The rate of SVG occlusion at one year is about twice as high in those SVGs that are anastomosed to a target vessel with a diameter < 2.0 mm.[21] The rate of SVG occlusion at one year in target vessels less than or equal to 2.0 mm in diameter was 20.1% on aspirin and 32.3% off aspirin (p = 0.008), while in those SVGs anastomosed to target vessels > 2.0 mm in diameter the rates were lower: 8.7% and 9.0% respectively. The converse of this, is that larger conduits have been associated with higher rates of SVG occlusion.[18]

Target artery location

In a multivariate model in a small study, SVG grafting to the diagonal branch has been associated with 1.76 times higher rates of SVG occlusion.[18]

Graft flow

Poorer graft flow has been associated with higher rates of SVG occlusion.[18]

Serum cholesterol

A serum cholesterol > 225 mg/dl has been associated with higher rates of SVG failure at 3 years in a multivariate model from a large VA cooperative study.[14]

Pharmacotherapy

Early post-operative aspirin has been associated with a lower rate of SVG failure for the first 3 years after CABG in a large number of randomized trials.[22][23][24][25][26][27][28][29] [30][31][32][33][34][35]
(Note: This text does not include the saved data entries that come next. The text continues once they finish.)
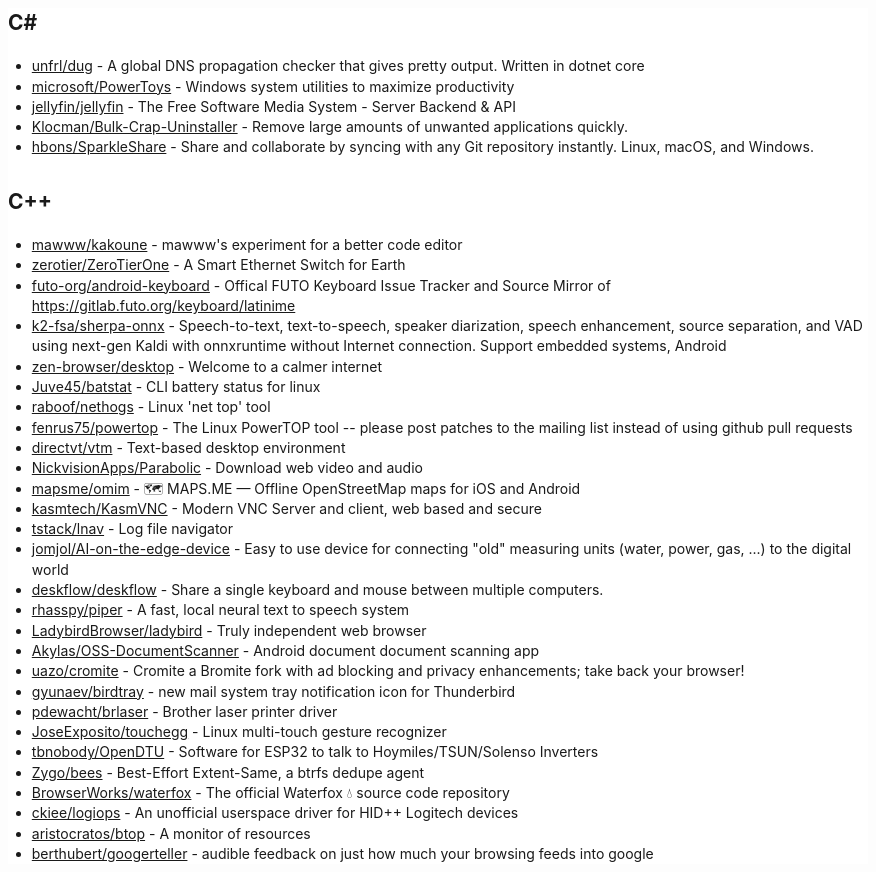 ## C# # 

- [unfrl/dug](https://github.com/unfrl/dug) - A global DNS propagation checker that gives pretty output. Written in dotnet core
- [microsoft/PowerToys](https://github.com/microsoft/PowerToys) - Windows system utilities to maximize productivity
- [jellyfin/jellyfin](https://github.com/jellyfin/jellyfin) - The Free Software Media System - Server Backend & API
- [Klocman/Bulk-Crap-Uninstaller](https://github.com/Klocman/Bulk-Crap-Uninstaller) - Remove large amounts of unwanted applications quickly.
- [hbons/SparkleShare](https://github.com/hbons/SparkleShare) - Share and collaborate by syncing with any Git repository instantly. Linux, macOS, and Windows.

## C++ 

- [mawww/kakoune](https://github.com/mawww/kakoune) - mawww's experiment for a better code editor
- [zerotier/ZeroTierOne](https://github.com/zerotier/ZeroTierOne) - A Smart Ethernet Switch for Earth
- [futo-org/android-keyboard](https://github.com/futo-org/android-keyboard) - Offical FUTO Keyboard Issue Tracker and Source Mirror of https://gitlab.futo.org/keyboard/latinime
- [k2-fsa/sherpa-onnx](https://github.com/k2-fsa/sherpa-onnx) - Speech-to-text, text-to-speech, speaker diarization, speech enhancement, source separation, and VAD using next-gen Kaldi with onnxruntime without Internet connection. Support embedded systems, Android
- [zen-browser/desktop](https://github.com/zen-browser/desktop) - Welcome to a calmer internet
- [Juve45/batstat](https://github.com/Juve45/batstat) - CLI battery status for linux
- [raboof/nethogs](https://github.com/raboof/nethogs) - Linux 'net top' tool
- [fenrus75/powertop](https://github.com/fenrus75/powertop) - The Linux PowerTOP tool  -- please post patches to the mailing list instead of using github pull requests
- [directvt/vtm](https://github.com/directvt/vtm) - Text-based desktop environment
- [NickvisionApps/Parabolic](https://github.com/NickvisionApps/Parabolic) - Download web video and audio
- [mapsme/omim](https://github.com/mapsme/omim) - 🗺️ MAPS.ME — Offline OpenStreetMap maps for iOS and Android
- [kasmtech/KasmVNC](https://github.com/kasmtech/KasmVNC) - Modern VNC Server and client, web based and secure
- [tstack/lnav](https://github.com/tstack/lnav) - Log file navigator
- [jomjol/AI-on-the-edge-device](https://github.com/jomjol/AI-on-the-edge-device) - Easy to use device for connecting "old" measuring units (water, power, gas, ...) to the digital world
- [deskflow/deskflow](https://github.com/deskflow/deskflow) - Share a single keyboard and mouse between multiple computers.
- [rhasspy/piper](https://github.com/rhasspy/piper) - A fast, local neural text to speech system
- [LadybirdBrowser/ladybird](https://github.com/LadybirdBrowser/ladybird) - Truly independent web browser
- [Akylas/OSS-DocumentScanner](https://github.com/Akylas/OSS-DocumentScanner) - Android document document scanning app
- [uazo/cromite](https://github.com/uazo/cromite) - Cromite a Bromite fork with ad blocking and privacy enhancements; take back your browser!
- [gyunaev/birdtray](https://github.com/gyunaev/birdtray) - new mail system tray notification icon for Thunderbird
- [pdewacht/brlaser](https://github.com/pdewacht/brlaser) - Brother laser printer driver
- [JoseExposito/touchegg](https://github.com/JoseExposito/touchegg) - Linux multi-touch gesture recognizer
- [tbnobody/OpenDTU](https://github.com/tbnobody/OpenDTU) - Software for ESP32 to talk to Hoymiles/TSUN/Solenso Inverters
- [Zygo/bees](https://github.com/Zygo/bees) - Best-Effort Extent-Same, a btrfs dedupe agent
- [BrowserWorks/waterfox](https://github.com/BrowserWorks/waterfox) - The official Waterfox 💧 source code repository
- [ckiee/logiops](https://github.com/ckiee/logiops) - An unofficial userspace driver for HID++ Logitech devices
- [aristocratos/btop](https://github.com/aristocratos/btop) - A monitor of resources
- [berthubert/googerteller](https://github.com/berthubert/googerteller) - audible feedback on just how much your browsing feeds into google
Factors not associated with saphenous vein graft patency

Although a creatinine clearance < 60 ml / sec has been associated with higher rates of death / MI/ and revascularization, it was not associated with a higher rate of SVG or internal thoracic artery failure rates. [36] In one large VA cooperative study, age, race, smoking history, high density lipoprotein cholesterol, vein source (thigh vs. calf) were not associated with 3 year SVG patency.[14]

Association of saphenous vein graft failure with clinical events

In the PREVENT IV study, SVG failure was associated with a 13.9% rate of death and MI (122/878) vs 0.9% (9/1,042) for those patients without SVG failure (these numbers exclude peri-operative MI).[10] Likewise, the rate of death / MI / and revascularization was higher among patients with SVG failure (26.0% vs 1.8%). Despite these elevated rates of adverse events, it shoud be noted that about half of the patients with SVG failure did not have clinical events. This may be because the native artery remained open or because there was extensive collaterals. It should slo be noted that the development of heart failure or angina following SVG failure may not be captured in the endpoint of death / MI / and revascularization.

In a large cohort of 1,388 patients who underwent a first coronary artery bypass graft procedure, vein graft patency was temporally related both to reoperation as well as survival.[37]